I had the misfortune of contacting an immigration attorney to represent me in a case against USCIS, in regards to the Privacy Act and Administrative Procedures Act. I explained the circumstances of the case quite thoughtfully and requested he provide me with advice on how to proceed. His response?

"Although your case is related to immigration law it isn't related to 'the immigrant' and therefore I would not take the case."
"Well you can see how as an immigration attorney I wouldn't want to get involved in a case such as this."

"I'm sorry you are going through this and as a human being I feel for you, but as an immigration attorney I just can't get involved. I mean you understand how as an immigration attorney I can't."

"I agree you should have a copy of the contract (I-864) you signed, but I don't think you should have access to everything 'pertaining to you' that USCIS has." Note* The I-864 contract, is a contract holding any sponsor who petitioned for an alien to come to the U.S. financially liable to keep them above the poverty line, and pay the Federal Government and State Government back for any public benefits received. Yes, the government denies you access to a copy of, or even knowledge of if you are still IN the contract, because they put it in the alien's file so you cannot have access to it.

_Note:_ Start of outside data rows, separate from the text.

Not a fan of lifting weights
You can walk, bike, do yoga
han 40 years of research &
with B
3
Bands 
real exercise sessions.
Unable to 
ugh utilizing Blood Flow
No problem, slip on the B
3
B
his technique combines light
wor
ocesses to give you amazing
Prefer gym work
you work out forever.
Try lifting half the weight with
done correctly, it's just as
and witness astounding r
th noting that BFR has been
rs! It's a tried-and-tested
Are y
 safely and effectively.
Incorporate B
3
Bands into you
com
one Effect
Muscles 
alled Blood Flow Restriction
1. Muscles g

Isn't it obvious? Immigration Attorneys refuse to work for U.S. Citizens because if they did, they would have to challenge USCIS policy, which is unlawful, denying U.S. Citizens access to anything pertaining to them, and denying them the ability to be heard before a judge and jury, ultimately obtaining due process. And this occurs, because Immigration Attorneys have to protect themselves from #1: Being found out and prosecuted for their involvement in immigration fraud and #2: Losing all power over the immigration process and their law practice!